In this blog, you’ll find some information on how to consolidate your debt and habits to follow to stay on top of your debt.
What is a Debt Consolidation Loan?
As the name suggests, a debt consolidation loan rolls your outstanding debts into one loan to help reduce the outgoing monthly repayment. This type of loan has advantages of potentially lowering the interest rate from what you have been paying on credit cards or other loans, lowering any monthly or annual fees payable on different accounts and helping make your debt level more manageable through one repayment.
What are the disadvantages of Debt Consolidation?
Before you rush out and start a debt consolidation loan, you need to take a few steps to ensure it is the right option for you.
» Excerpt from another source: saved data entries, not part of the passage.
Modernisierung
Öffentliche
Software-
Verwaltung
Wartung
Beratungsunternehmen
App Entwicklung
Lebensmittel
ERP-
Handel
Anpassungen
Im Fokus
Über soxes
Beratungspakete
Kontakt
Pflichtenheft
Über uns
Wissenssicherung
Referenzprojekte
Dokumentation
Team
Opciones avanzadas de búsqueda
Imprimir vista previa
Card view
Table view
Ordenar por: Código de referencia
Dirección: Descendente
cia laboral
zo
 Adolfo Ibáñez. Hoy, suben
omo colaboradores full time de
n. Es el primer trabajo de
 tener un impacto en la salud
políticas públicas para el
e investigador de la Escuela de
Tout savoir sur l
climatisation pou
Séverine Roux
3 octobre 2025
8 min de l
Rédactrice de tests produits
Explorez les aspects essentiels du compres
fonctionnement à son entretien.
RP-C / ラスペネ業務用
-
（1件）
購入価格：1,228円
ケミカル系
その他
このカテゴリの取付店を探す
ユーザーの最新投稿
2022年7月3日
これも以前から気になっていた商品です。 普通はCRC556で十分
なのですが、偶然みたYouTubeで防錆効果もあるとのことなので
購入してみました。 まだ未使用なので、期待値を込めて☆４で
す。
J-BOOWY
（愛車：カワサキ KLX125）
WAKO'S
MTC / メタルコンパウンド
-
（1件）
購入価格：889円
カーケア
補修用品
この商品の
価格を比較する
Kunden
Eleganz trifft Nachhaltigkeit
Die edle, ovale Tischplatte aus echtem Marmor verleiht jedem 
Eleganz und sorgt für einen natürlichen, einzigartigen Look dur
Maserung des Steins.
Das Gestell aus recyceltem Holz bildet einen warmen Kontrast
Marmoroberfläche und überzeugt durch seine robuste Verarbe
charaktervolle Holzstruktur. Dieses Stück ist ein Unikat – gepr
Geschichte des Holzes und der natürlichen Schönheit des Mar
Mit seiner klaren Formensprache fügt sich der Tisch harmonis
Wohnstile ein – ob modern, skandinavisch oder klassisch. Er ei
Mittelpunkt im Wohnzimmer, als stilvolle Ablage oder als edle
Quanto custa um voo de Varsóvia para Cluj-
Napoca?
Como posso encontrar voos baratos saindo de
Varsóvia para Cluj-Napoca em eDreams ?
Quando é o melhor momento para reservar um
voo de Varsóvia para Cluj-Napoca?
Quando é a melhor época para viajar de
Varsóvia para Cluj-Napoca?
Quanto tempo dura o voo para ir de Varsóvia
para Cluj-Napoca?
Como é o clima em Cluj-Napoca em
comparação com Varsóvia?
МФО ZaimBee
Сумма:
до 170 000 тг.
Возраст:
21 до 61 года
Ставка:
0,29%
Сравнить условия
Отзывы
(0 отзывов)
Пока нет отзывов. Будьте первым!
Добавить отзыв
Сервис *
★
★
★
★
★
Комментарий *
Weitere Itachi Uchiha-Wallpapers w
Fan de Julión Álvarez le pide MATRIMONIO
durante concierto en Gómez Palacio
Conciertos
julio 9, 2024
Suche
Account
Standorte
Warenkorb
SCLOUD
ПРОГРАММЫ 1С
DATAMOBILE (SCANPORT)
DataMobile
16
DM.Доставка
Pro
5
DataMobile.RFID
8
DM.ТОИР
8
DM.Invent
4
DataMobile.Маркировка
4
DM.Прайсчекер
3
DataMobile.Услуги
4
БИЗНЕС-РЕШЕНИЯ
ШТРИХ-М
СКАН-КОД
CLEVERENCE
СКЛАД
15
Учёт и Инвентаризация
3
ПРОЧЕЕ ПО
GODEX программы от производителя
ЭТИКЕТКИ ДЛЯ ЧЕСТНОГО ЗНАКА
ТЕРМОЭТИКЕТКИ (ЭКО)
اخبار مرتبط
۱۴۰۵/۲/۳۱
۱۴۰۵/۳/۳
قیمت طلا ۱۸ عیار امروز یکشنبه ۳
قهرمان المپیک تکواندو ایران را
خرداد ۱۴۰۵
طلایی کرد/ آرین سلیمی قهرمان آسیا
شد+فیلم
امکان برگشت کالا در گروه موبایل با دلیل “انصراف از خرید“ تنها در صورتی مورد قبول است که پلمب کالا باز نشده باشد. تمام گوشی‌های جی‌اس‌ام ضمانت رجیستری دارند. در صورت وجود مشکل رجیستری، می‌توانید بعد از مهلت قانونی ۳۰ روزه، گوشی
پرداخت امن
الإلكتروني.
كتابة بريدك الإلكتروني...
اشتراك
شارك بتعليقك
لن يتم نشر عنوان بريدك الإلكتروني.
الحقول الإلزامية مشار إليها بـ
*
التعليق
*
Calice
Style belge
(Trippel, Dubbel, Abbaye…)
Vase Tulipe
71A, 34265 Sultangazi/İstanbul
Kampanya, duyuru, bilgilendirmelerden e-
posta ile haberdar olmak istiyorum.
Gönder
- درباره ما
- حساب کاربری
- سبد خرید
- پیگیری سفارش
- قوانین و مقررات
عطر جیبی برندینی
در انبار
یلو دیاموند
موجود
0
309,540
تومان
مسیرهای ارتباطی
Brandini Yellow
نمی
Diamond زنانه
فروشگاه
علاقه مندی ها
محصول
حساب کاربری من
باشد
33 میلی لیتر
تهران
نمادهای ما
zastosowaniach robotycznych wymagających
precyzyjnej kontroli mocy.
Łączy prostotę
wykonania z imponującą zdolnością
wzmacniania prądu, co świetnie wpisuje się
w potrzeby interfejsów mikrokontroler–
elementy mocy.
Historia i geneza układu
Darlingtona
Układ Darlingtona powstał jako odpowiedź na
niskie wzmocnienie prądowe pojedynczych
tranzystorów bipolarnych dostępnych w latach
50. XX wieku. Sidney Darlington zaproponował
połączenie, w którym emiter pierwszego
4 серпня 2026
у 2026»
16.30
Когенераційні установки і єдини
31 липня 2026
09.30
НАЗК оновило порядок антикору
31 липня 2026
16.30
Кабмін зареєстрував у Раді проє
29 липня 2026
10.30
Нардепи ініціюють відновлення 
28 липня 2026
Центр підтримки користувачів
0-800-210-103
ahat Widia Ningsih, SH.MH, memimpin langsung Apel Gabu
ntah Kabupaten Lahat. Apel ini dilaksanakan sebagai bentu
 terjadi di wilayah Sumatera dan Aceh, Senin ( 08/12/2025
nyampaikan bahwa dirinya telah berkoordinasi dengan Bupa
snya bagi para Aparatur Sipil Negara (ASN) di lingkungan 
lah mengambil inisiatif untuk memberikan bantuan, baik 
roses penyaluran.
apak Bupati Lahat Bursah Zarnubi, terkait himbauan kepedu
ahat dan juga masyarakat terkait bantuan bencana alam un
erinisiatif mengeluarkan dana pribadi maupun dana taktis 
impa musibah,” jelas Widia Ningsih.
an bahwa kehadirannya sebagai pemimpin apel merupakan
Different lenders offer different interest rates, establishment fees and monthly costs, with some charging an early exit fee if you pay out the loan early.
Check the following information on your current debts you are wanting to consolidate.
- Check the loan contracts for any exit fees and take this cost into consideration with the new loan.
- What is the interest rate you are paying on your current loans.
- Does the current loan allow you to pay out early with minimal cost.
- Are you going to get a benefit from consolidation existing debts
How to consolidation debts
The first option most people tend to use is a debt consolidation loan. This is essentially a personal loan to cover outstanding debts and allows you to lock in the interest rate and repayments for the loan term which can help when sticking to a budget. The loan term can range from 1 to 7 years depending on your budget.
Benefits of a Personal Loan Debt Consolidation
- Removes other higher personal loan or credit card interest rates
- Removes monthly fees over multiple accounts
- Easier to manage repayment
How to stay on top of debts
A Debt Consolidation loan does not remove your debt entirely. It helps you manage your monthly expenses and can reduce the total interest component you would pay over time over multiple accounts. It is advisable though to adopt sensible money skills to avoid relying on debt consolidation loans. A few steps to follow:
- Know your budget.
A coffee here, a coffee there…By knowing where your spending your money, you can manage spending to help pay off your debts sooner.
- Have a backup
Having a backup or emergency fund will help remove stress if an unexpected expense pops up. This will save you having to use credit cards.
- Small to Big
Paying off smaller debts first can help if you’re setting a goal. Once the smaller debt has been paid off, you can focus on the next debt and so on. Remember to direct the excess payments you had been making towards the next debt to keep the momentum moving.
- Extra Payments
Making additional or higher loan repayment can make a significant difference to the amount of interest you will pay and how long you will have the loan for.
(As an example: On a $20000 loan over a 5 year term, by paying an extra $10 per week on top of your loan repayment, you could reduce the loan term by up to 7 months and reduce the interest payable by approximately $1100)
So with inflation, 1 really nice coffee per week could save you up to $1100
- Extra Money
From time to time, you may come into some extra money. Consider using this to pay into your loan or clear out smaller debts.